Activity
Would you print the records below word for word, without the pictures?

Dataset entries

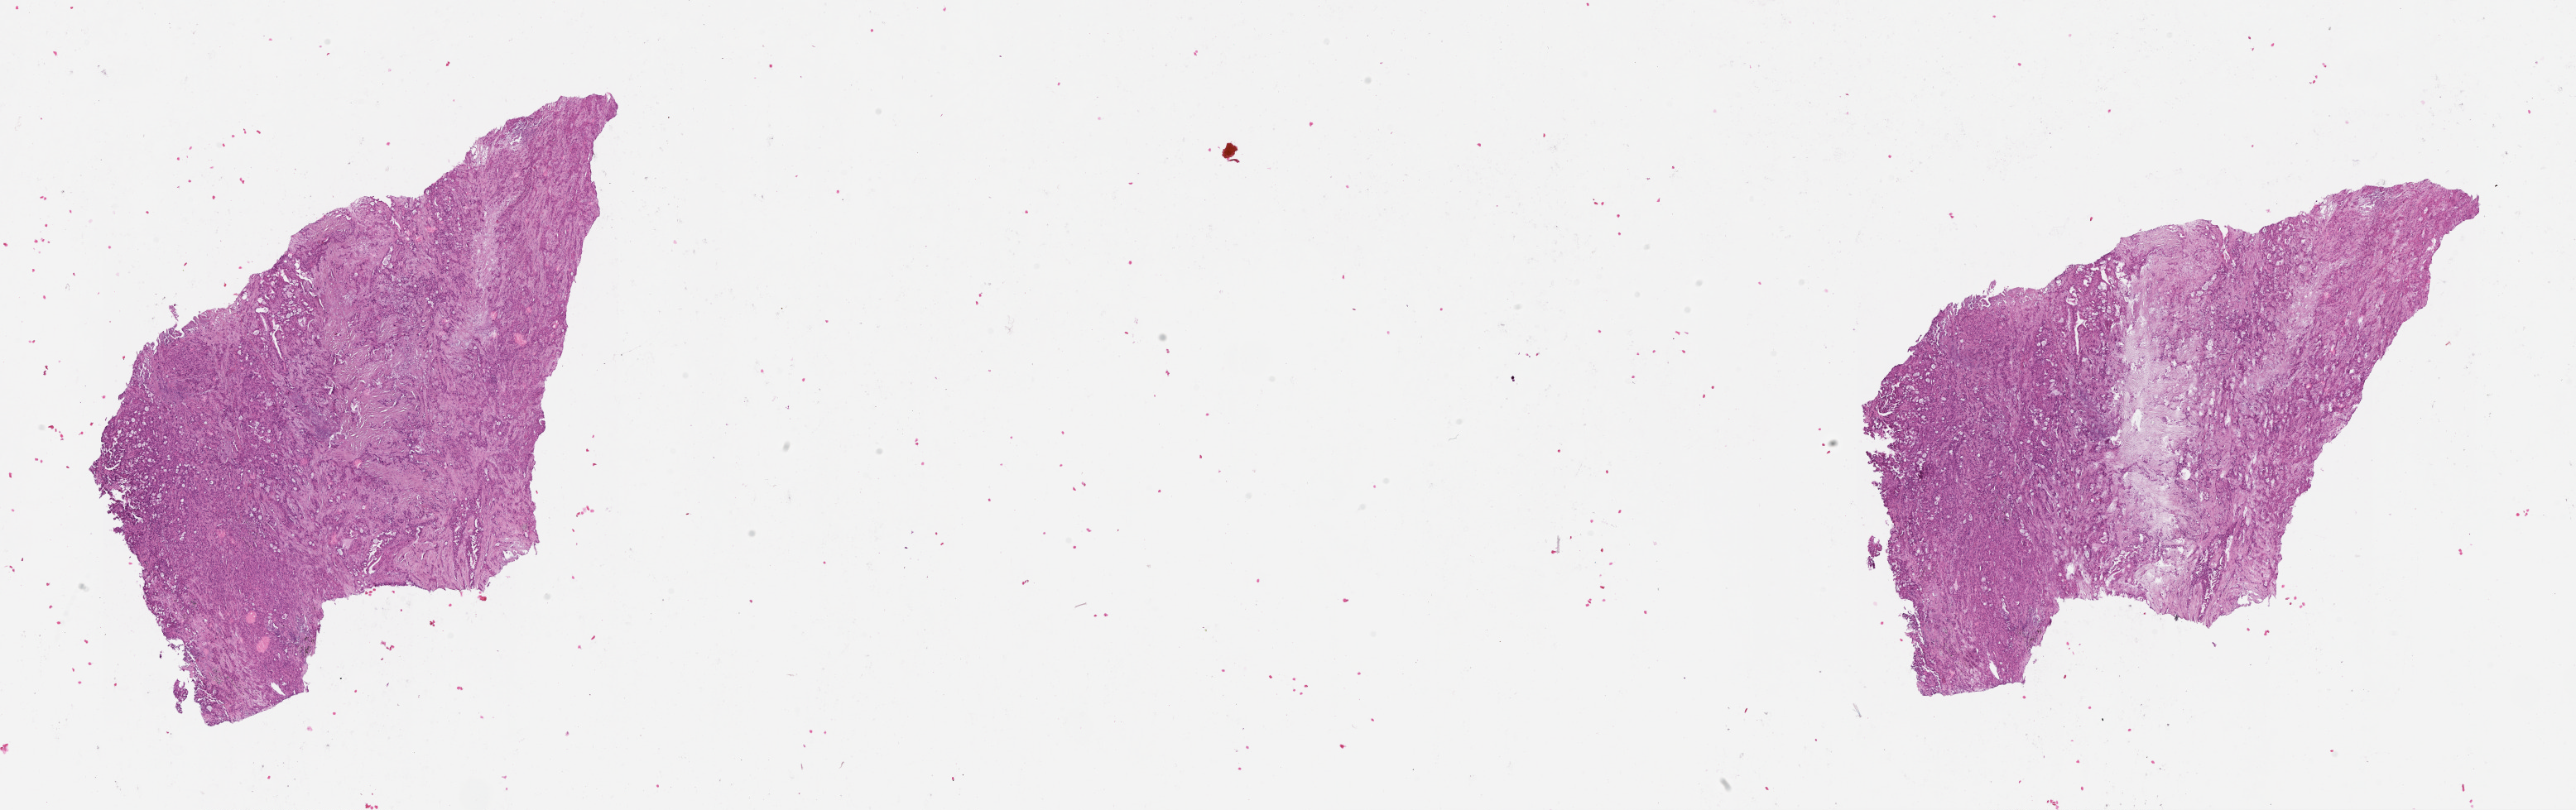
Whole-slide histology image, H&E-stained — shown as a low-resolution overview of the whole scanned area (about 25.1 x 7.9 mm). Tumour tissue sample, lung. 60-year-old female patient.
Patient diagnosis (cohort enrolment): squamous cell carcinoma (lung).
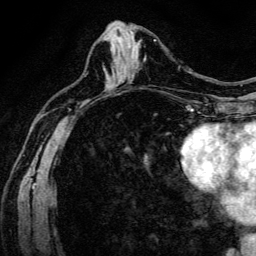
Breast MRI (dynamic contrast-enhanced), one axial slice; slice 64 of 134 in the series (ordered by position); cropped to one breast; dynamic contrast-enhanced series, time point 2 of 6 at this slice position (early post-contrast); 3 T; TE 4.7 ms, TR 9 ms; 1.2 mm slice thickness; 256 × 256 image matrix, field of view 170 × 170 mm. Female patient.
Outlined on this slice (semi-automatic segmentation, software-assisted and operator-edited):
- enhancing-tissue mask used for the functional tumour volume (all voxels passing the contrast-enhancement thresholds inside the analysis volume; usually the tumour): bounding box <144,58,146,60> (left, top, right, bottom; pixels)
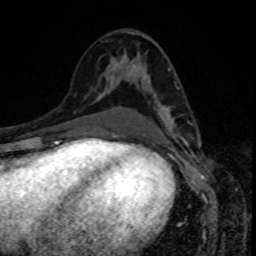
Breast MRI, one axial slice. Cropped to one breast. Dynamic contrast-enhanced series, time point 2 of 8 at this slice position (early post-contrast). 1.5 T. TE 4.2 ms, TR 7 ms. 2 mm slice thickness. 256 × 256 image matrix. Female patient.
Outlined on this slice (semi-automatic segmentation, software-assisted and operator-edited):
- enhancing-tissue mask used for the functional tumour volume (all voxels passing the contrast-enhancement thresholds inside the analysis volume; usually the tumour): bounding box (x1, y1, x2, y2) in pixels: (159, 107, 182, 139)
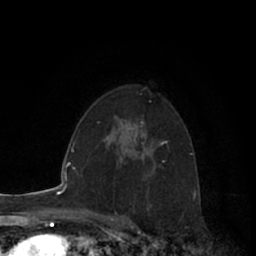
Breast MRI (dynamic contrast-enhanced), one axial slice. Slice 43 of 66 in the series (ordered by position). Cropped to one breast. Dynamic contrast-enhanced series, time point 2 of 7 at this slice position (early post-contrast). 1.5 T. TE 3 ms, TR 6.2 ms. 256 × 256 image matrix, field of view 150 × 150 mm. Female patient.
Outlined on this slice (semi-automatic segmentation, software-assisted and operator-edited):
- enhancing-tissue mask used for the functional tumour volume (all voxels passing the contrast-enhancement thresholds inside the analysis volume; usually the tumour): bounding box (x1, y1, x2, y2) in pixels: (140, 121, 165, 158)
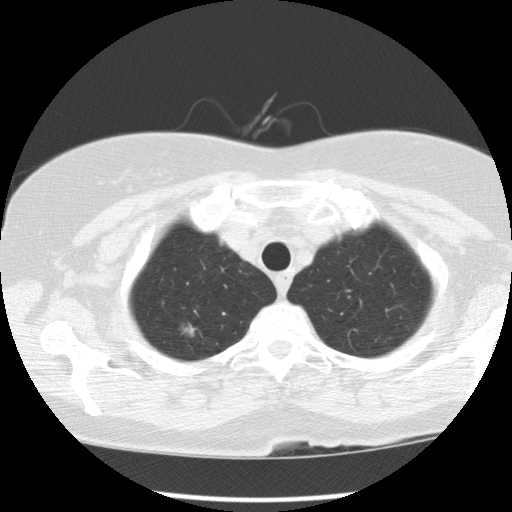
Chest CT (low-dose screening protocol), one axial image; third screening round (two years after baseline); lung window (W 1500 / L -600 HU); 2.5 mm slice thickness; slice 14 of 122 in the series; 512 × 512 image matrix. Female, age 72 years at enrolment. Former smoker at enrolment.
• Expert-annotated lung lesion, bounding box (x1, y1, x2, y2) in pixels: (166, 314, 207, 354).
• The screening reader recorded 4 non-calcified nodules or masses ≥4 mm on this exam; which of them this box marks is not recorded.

Written answer
Whole-slide histology image, H&E-stained — shown as a low-resolution overview of the whole scanned area (about 25.1 x 7.9 mm). Tumour tissue sample, lung. 60-year-old female patient.
Patient diagnosis (cohort enrolment): squamous cell carcinoma (lung).
Breast MRI (dynamic contrast-enhanced), one axial slice; slice 64 of 134 in the series (ordered by position); cropped to one breast; dynamic contrast-enhanced series, time point 2 of 6 at this slice position (early post-contrast); 3 T; TE 4.7 ms, TR 9 ms; 1.2 mm slice thickness; 256 × 256 image matrix, field of view 170 × 170 mm. Female patient.
Outlined on this slice (semi-automatic segmentation, software-assisted and operator-edited):
- enhancing-tissue mask used for the functional tumour volume (all voxels passing the contrast-enhancement thresholds inside the analysis volume; usually the tumour): bounding box <144,58,146,60> (left, top, right, bottom; pixels)
Breast MRI, one axial slice. Cropped to one breast. Dynamic contrast-enhanced series, time point 2 of 8 at this slice position (early post-contrast). 1.5 T. TE 4.2 ms, TR 7 ms. 2 mm slice thickness. 256 × 256 image matrix. Female patient.
Outlined on this slice (semi-automatic segmentation, software-assisted and operator-edited):
- enhancing-tissue mask used for the functional tumour volume (all voxels passing the contrast-enhancement thresholds inside the analysis volume; usually the tumour): bounding box (x1, y1, x2, y2) in pixels: (159, 107, 182, 139)
Breast MRI (dynamic contrast-enhanced), one axial slice. Slice 43 of 66 in the series (ordered by position). Cropped to one breast. Dynamic contrast-enhanced series, time point 2 of 7 at this slice position (early post-contrast). 1.5 T. TE 3 ms, TR 6.2 ms. 256 × 256 image matrix, field of view 150 × 150 mm. Female patient.
Outlined on this slice (semi-automatic segmentation, software-assisted and operator-edited):
- enhancing-tissue mask used for the functional tumour volume (all voxels passing the contrast-enhancement thresholds inside the analysis volume; usually the tumour): bounding box (x1, y1, x2, y2) in pixels: (140, 121, 165, 158)
Chest CT (low-dose screening protocol), one axial image; third screening round (two years after baseline); lung window (W 1500 / L -600 HU); 2.5 mm slice thickness; slice 14 of 122 in the series; 512 × 512 image matrix. Female, age 72 years at enrolment. Former smoker at enrolment.
• Expert-annotated lung lesion, bounding box (x1, y1, x2, y2) in pixels: (166, 314, 207, 354).
• The screening reader recorded 4 non-calcified nodules or masses ≥4 mm on this exam; which of them this box marks is not recorded.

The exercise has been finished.